Glauben Sie, dass es Frauen auch heute noch schwerer haben als Männer? Wie steht es um die Gleichberechtigung?

Die gesetzlichen Vorgaben für eine Gleichberechtigung sind da, aber es gibt bei uns auch jahrhundertealte Traditionen. Frauen wird immer noch oft weniger zugetraut, es wird von ihnen etwas Anderes erwartet. Nehmen wir zum Beispiel mal Humor: Wenn eine Frau und ein Mann den gleichen Witz erzählen, wird das unterschiedlich aufgenommen. Frauen gelten als weniger lustig. Wir sind da kulturell und geschichtlich geprägt. Es gibt zum Beispiel viele Late-Night-Formate mit jungen Männern. Sie haben es offenbar einfacher, dorthin zu kommen, auch wenn nicht alle Formate immer gelungen sind. Aber es gibt auch immer mehr Frauen, die durchdringen. Carolin Kebekus zum Bespiel. Die können zu Identifikationsfiguren werden. Auch die Kanzlerschaft von Angela Merkel hat in dieser Hinsicht sicher etwas bewirkt für kommende Generationen. Es geht in kleinen Schritten voran.

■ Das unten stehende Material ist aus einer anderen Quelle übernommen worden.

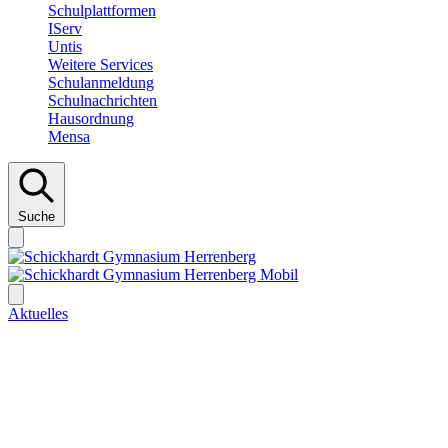
Schulplattformen
IServ
Untis
Weitere Services
Schulanmeldung
Schulnachrichten
Hausordnung
Mensa
Suche
Aktuelles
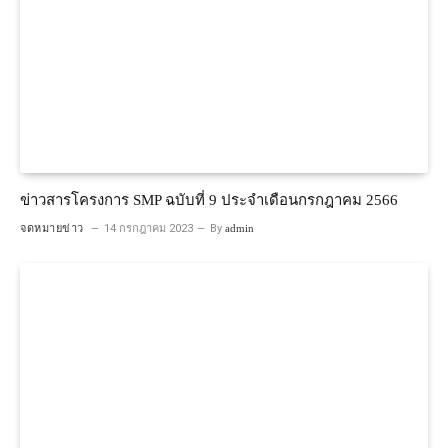
ข่าวสารโครงการ SMP ฉบับที่ 9 ประจำเดือนกรกฎาคม 2566
จดหมายข่าว
14 กรกฎาคม 2023
By
admin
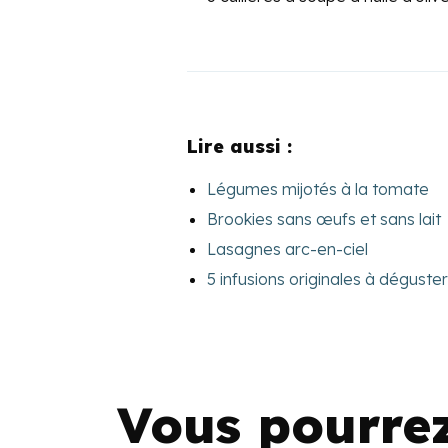
Lire aussi :
Légumes mijotés à la tomate
Brookies sans œufs et sans lait
Lasagnes arc-en-ciel
5 infusions originales à déguster 
Vous pourre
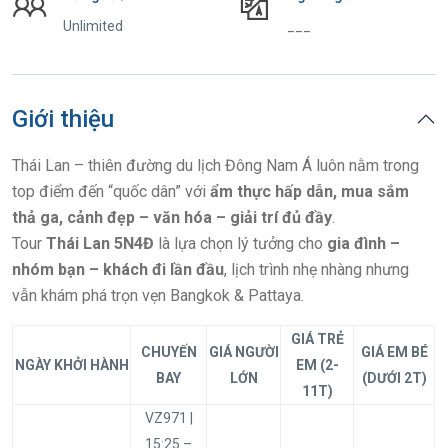
Unlimited
___
Giới thiệu
Thái Lan – thiên đường du lịch Đông Nam Á luôn nằm trong
top điểm đến “quốc dân” với
ẩm thực hấp dẫn, mua sắm
thả ga, cảnh đẹp – văn hóa – giải trí đủ đầy
.
Tour
Thái Lan 5N4Đ
là lựa chọn lý tưởng cho
gia đình –
nhóm bạn – khách đi lần đầu
, lịch trình nhẹ nhàng nhưng
vẫn khám phá trọn vẹn Bangkok & Pattaya.
GIÁ TRẺ
CHUYẾN
GIÁ NGƯỜI
GIÁ EM BÉ
NGÀY KHỞI HÀNH
EM
(2-
BAY
LỚN
(DƯỚI 2T)
11T)
VZ971 |
15:25 –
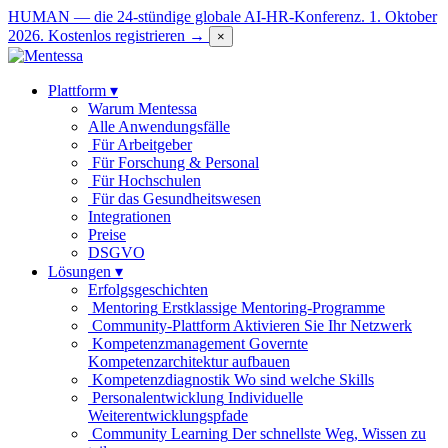
HUMAN — die 24-stündige globale AI-HR-Konferenz. 1. Oktober
2026.
Kostenlos registrieren →
×
Plattform
▾
Warum Mentessa
Alle Anwendungsfälle
Für Arbeitgeber
Für Forschung & Personal
Für Hochschulen
Für das Gesundheitswesen
Integrationen
Preise
DSGVO
Lösungen
▾
Erfolgsgeschichten
Mentoring
Erstklassige Mentoring-Programme
Community-Plattform
Aktivieren Sie Ihr Netzwerk
Kompetenzmanagement
Governte
Kompetenzarchitektur aufbauen
Kompetenzdiagnostik
Wo sind welche Skills
Personalentwicklung
Individuelle
Weiterentwicklungspfade
Community Learning
Der schnellste Weg, Wissen zu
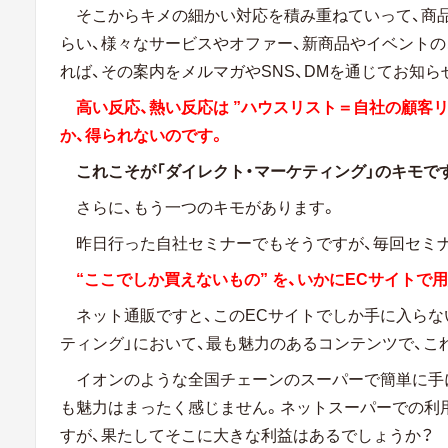
そこからキメの細かい対応を積み重ねていって、商
らい、様々なサービスやオファー、新商品やイベントの
れば、その案内をメルマガやSNS、DMを通じてお知
高い反応、熱い反応は ”ハウスリスト＝自社の顧客
か、得られないのです。
これこそが「ダイレクト・マーケティング」のキモで
さらに、もう一つのキモがあります。
昨日行った自社セミナーでもそうですが、毎回セミ
“ここでしか買えないもの” を、いかにECサイトで
ネット通販ですと、このECサイトでしか手に入らな
ティング」において、最も魅力のあるコンテンツで、こ
イオンのような全国チェーンのスーパーで簡単に手
も魅力はまったく感じません。ネットスーパーでの利用
すが、果たしてそこに大きな利益はあるでしょうか？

Wie stehen Sie zur Frauenquote?

Ich befürworte eine Frauenquote, denn ich glaube, dass Regelungen helfen. Wir neigen dazu, eher etwas zu fördern, das uns ähnlich ist. Und so haben Männer bessere Chancen, aufzusteigen, da in Führungspositionen immer noch mehr Männer sitzen, die eben Männer fördern. Als Leiterin des Bereichs Gesellschaft habe ich in vielen Runden gesessen, in denen ich die einzige Frau war. Ich weiß gar nicht, ob den Männern das unbedingt auffällt. Und ohne gesellschaftlichen Druck, auch mal eine Frau zu nehmen, wäre man vielleicht gar nicht auf die Idee gekommen, mich zu fragen. Während der Pandemie ist es gut gelungen, zunehmend Wissenschaftlerinnen zu Wort kommen zu lassen. Es gibt inzwischen große Anstrengungen, gleich viele Frauen wie Männer im Programm zu zeigen. Früher gab es etwa ganze Magazinsendungen oder Tagesschau-Ausgaben, in denen nicht eine einzige Frau zu sehen war. Noch gelingt 50:50 nicht, aber zumindest ist das Bewusstsein geweckt.